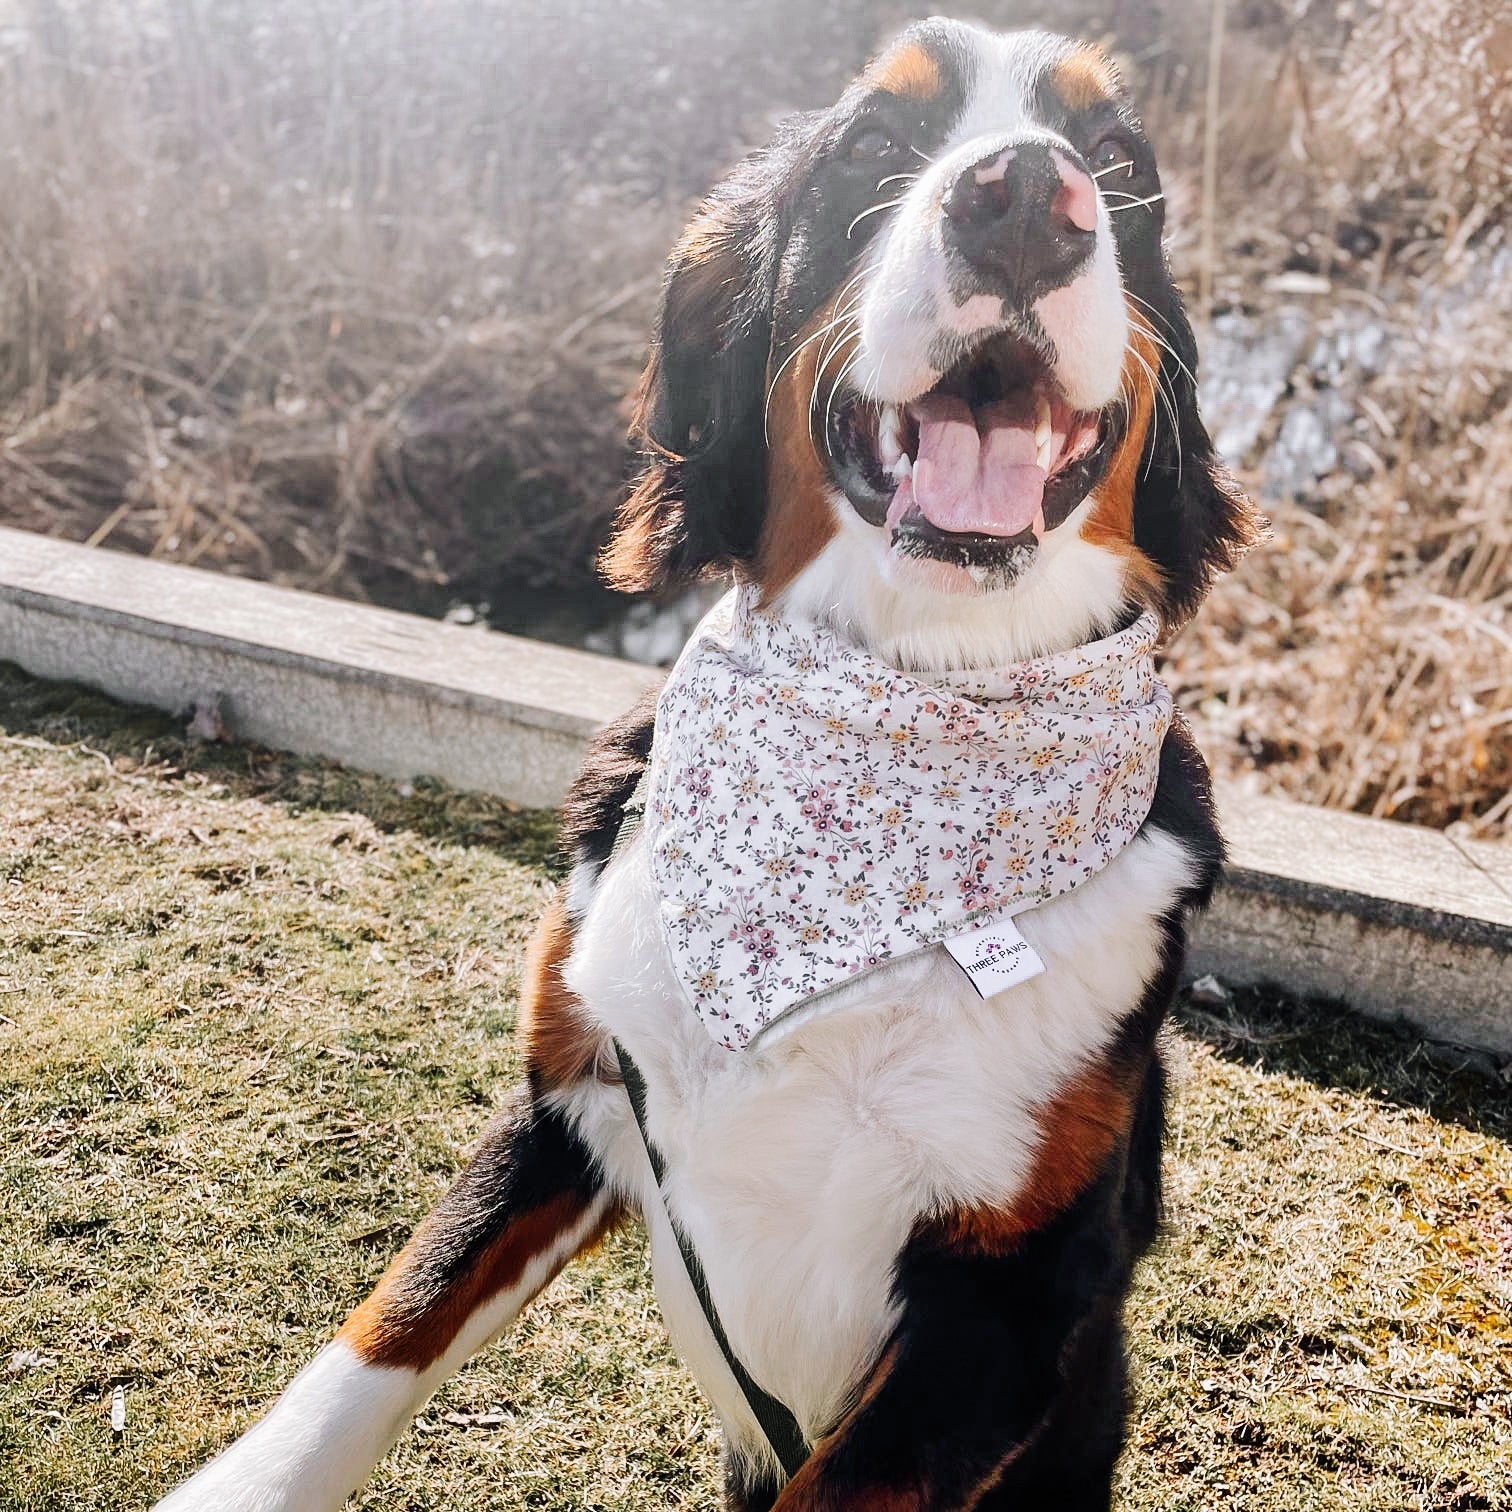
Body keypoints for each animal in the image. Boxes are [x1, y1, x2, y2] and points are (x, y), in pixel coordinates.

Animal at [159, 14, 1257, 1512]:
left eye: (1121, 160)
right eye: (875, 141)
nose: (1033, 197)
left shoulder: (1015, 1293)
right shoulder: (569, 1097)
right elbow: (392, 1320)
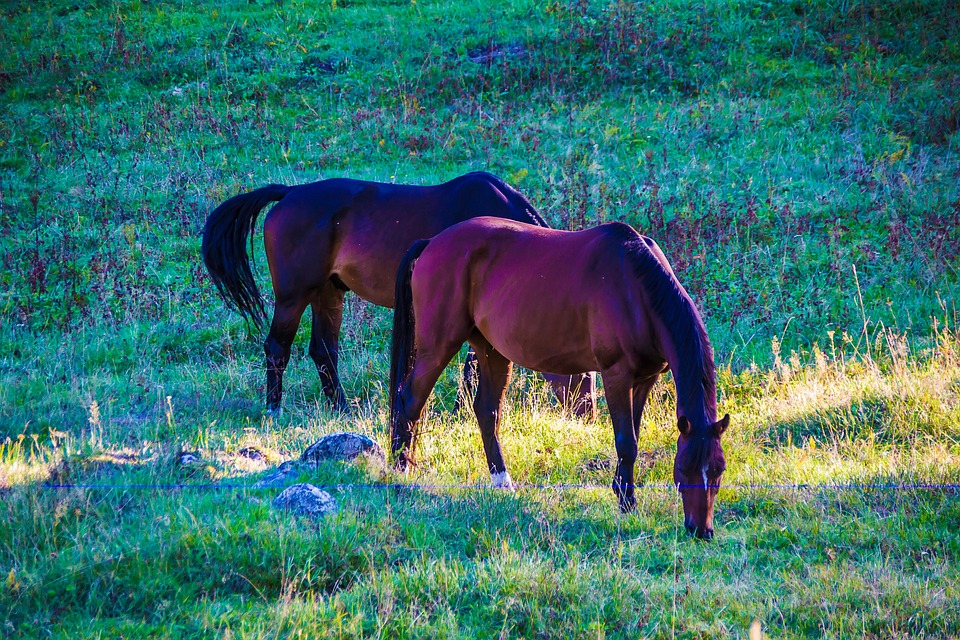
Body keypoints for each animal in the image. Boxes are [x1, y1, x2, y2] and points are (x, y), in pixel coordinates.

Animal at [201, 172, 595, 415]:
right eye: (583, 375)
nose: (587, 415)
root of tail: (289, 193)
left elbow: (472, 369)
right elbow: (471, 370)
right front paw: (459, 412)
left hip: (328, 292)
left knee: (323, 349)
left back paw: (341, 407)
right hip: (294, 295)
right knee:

○ ○ ○

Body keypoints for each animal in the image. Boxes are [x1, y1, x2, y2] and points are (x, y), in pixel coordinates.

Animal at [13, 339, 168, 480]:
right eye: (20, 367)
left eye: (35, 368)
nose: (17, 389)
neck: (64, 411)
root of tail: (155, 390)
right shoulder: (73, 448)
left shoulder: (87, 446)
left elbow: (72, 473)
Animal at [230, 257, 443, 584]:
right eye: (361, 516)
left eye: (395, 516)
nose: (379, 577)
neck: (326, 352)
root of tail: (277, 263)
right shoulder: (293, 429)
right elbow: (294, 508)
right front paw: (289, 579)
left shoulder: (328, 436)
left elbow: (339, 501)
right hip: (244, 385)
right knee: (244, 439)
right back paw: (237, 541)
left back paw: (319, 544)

○ ○ ○

◆ Problem
Look through the entries, and return every line that the word "elbow" appears in.

◆ Expected output
right elbow: (392, 1320)
left elbow: (472, 369)
right elbow: (471, 370)
left elbow: (72, 473)
right elbow: (294, 508)
left elbow: (339, 501)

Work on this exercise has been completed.